Problem statement: Retype exactly the lines from the one holding "pen holder [800,571,844,632]" through the final line of the data, both included.

Records for the task:
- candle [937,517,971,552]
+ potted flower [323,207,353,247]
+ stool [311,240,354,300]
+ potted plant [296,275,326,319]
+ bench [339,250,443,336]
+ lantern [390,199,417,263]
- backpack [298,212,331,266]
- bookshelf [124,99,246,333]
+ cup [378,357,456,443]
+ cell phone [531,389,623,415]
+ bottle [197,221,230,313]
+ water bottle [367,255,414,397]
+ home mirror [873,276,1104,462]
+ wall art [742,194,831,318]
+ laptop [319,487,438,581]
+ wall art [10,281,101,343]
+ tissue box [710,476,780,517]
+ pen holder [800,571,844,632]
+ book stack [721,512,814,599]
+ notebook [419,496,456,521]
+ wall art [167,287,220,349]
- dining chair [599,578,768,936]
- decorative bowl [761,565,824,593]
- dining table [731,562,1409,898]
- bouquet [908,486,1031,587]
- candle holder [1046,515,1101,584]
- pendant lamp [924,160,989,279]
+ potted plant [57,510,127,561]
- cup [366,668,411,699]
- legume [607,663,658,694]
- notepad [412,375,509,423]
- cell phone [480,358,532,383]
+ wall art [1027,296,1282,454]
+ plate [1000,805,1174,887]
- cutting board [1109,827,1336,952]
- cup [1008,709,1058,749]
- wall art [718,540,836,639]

Solved problem:
+ pen holder [800,571,844,632]
+ book stack [721,512,814,599]
+ notebook [419,496,456,521]
+ wall art [167,287,220,349]
- dining chair [599,578,768,936]
- decorative bowl [761,565,824,593]
- dining table [731,562,1409,898]
- bouquet [908,486,1031,587]
- candle holder [1046,515,1101,584]
- pendant lamp [924,160,989,279]
+ potted plant [57,510,127,561]
- cup [366,668,411,699]
- legume [607,663,658,694]
- notepad [412,375,509,423]
- cell phone [480,358,532,383]
+ wall art [1027,296,1282,454]
+ plate [1000,805,1174,887]
- cutting board [1109,827,1336,952]
- cup [1008,709,1058,749]
- wall art [718,540,836,639]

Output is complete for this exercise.